** PROBLEM REQUIREMENTS **
Your answer must be an exact copy of the entries, containing no images.

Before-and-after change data
----

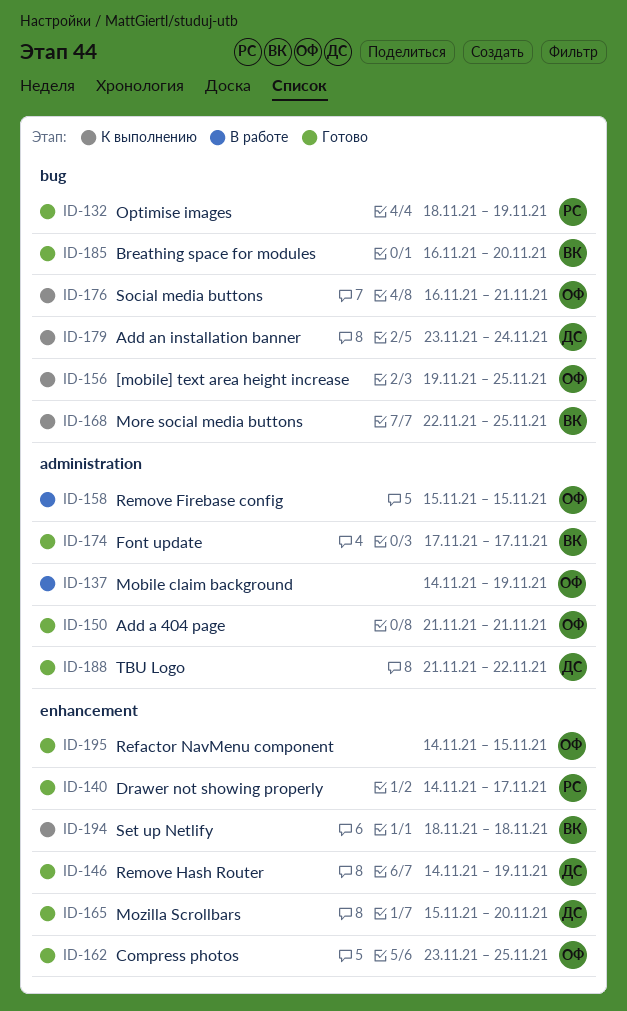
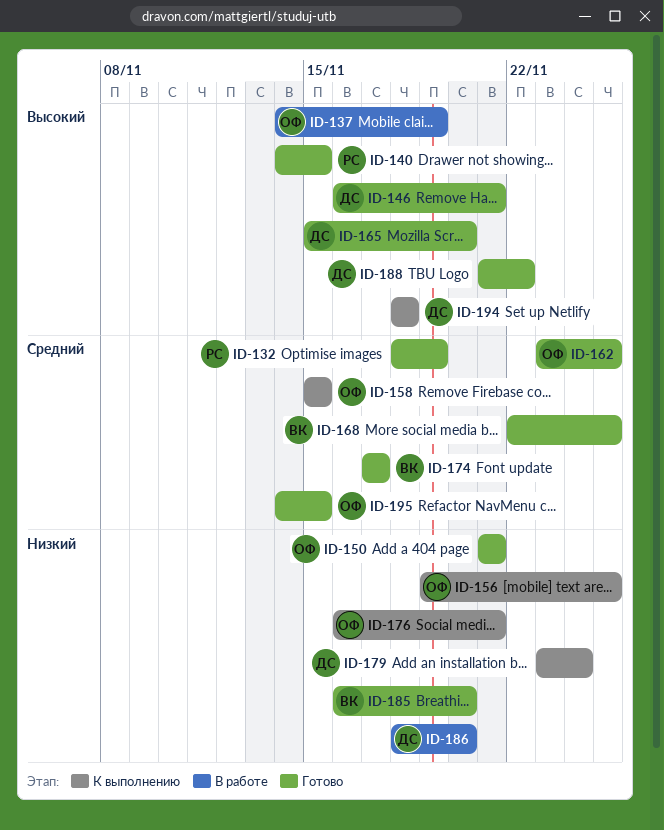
ID-140, due: Nov 17 -> Nov 15
ID-146, start: Nov 14 -> Nov 16
ID-146, due: Nov 19 -> Nov 21
ID-158, status: В работе -> К выполнению
ID-168, status: К выполнению -> Готово
ID-186: none -> present
ID-194, owner: ВК -> ДС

----

** COMPLETED TASK **
ID-140, due: Nov 17 -> Nov 15
ID-146, start: Nov 14 -> Nov 16
ID-146, due: Nov 19 -> Nov 21
ID-158, status: В работе -> К выполнению
ID-168, status: К выполнению -> Готово
ID-186: none -> present
ID-194, owner: ВК -> ДС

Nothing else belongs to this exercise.